あなたがメールで*の印をつけて箇条書きにされた内容は、どれも統合失調症(精神分裂病)の症状として納得できるものです。特に特徴的なのは被害妄想と幻聴で、たとえば
*その途中で、道を歩いていたときに私が彼女を邪魔だと言ったという。今までにもあほとかバカとか聞こえていたという
*外ですれ違った人に悪口を言われたので言い返した
このように、外でたまたま出会った見知らぬ人に悪口を言われる、という症状は、統合失調症(精神分裂病)にかなり特徴的なものです。このことは【0260】や【0453】にもお書きした通りです。非常によくある症状です。

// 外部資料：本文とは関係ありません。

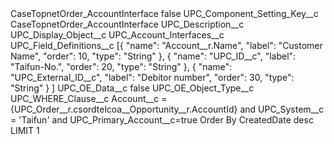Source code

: <?xml version="1.0" encoding="UTF-8"?>
<CustomMetadata xmlns="http://soap.sforce.com/2006/04/metadata" xmlns:xsi="http://www.w3.org/2001/XMLSchema-instance" xmlns:xsd="http://www.w3.org/2001/XMLSchema">
    <label>CaseTopnetOrder_AccountInterface</label>
    <protected>false</protected>
    <values>
        <field>UPC_Component_Setting_Key__c</field>
        <value xsi:type="xsd:string">CaseTopnetOrder_AccountInterface</value>
    </values>
    <values>
        <field>UPC_Description__c</field>
        <value xsi:nil="true"/>
    </values>
    <values>
        <field>UPC_Display_Object__c</field>
        <value xsi:type="xsd:string">UPC_Account_Interfaces__c</value>
    </values>
    <values>
        <field>UPC_Field_Definitions__c</field>
        <value xsi:type="xsd:string">[{ 
&quot;name&quot;: &quot;Account__r.Name&quot;, 
&quot;label&quot;: &quot;Customer Name&quot;, 
&quot;order&quot;: 10, 
&quot;type&quot;: &quot;String&quot; 
}, { 
&quot;name&quot;: &quot;UPC_ID__c&quot;, 
&quot;label&quot;: &quot;Taifun-No.&quot;, 
&quot;order&quot;: 20, 
&quot;type&quot;: &quot;String&quot; 
}, { 
&quot;name&quot;: &quot;UPC_External_ID__c&quot;, 
&quot;label&quot;: &quot;Debitor number&quot;, 
&quot;order&quot;: 30, 
&quot;type&quot;: &quot;String&quot; 
} 
]</value>
    </values>
    <values>
        <field>UPC_OE_Data__c</field>
        <value xsi:type="xsd:boolean">false</value>
    </values>
    <values>
        <field>UPC_OE_Object_Type__c</field>
        <value xsi:nil="true"/>
    </values>
    <values>
        <field>UPC_WHERE_Clause__c</field>
        <value xsi:type="xsd:string">Account__c = {UPC_Order__r.csordtelcoa__Opportunity__r.AccountId} and UPC_System__c = &apos;Taifun&apos; and UPC_Primary_Account__c=true Order By CreatedDate desc LIMIT 1</value>
    </values>
</CustomMetadata>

さらに、以下の二つは、身近な人に対する被害妄想と判断できます。
*私(このメールを書いている本人です)が彼女の悪口やありもしない事実を皆に言いふらした。私にしか話さなかったことを、外ですれ違った人にまで中傷された。「あなたがみんなに言ったようなこと、してないから」と度々言っていた。
*「自殺しろって言っただろう」と詰め寄ってきて、言ってないと言っても聞かない。
また、次の三つは、ひとつひとつを取ってみれば、病気でなくてもあり得ることですが、他の症状とあわせると、やはり統合失調症(精神分裂病)の被害妄想と判断できます。
*利用者(老人。私達は介護福祉士です)に意地悪や嫌がらせをされる。←確かにそういう人もいるが、主任などに相談できないところが変だった
*自分が事務所に戻ってくると社内の雰囲気が一変して暗くなり、自分の居場所はないと感じる
*同僚たちが自分をおとしいれようとしていている。
また、以下のような感情の変化も、統合失調症(精神分裂病)の症状としてしばしば見られるものです。
*モヤモヤする、と泣きながら電話があり、しばらく泣き続ける。翌日会った時にはケロッとして何も話さない
その他の箇条書きの項目も、どれをとっても統合失調症(精神分裂病)として矛盾はありません。統合失調症(精神分裂病)は自殺率も高い病気で、特に発病初期には頻度が高いものです。残念ながら、G子さんの経過は、統合失調症(精神分裂病)を発症し、治療を受けなかった場合の典型的なものであると言わざるをえません。この病気についての正確な知識を周囲の方が持っておられれば、自殺は避けることができたかもしれません。非常に残念なことだったと思います。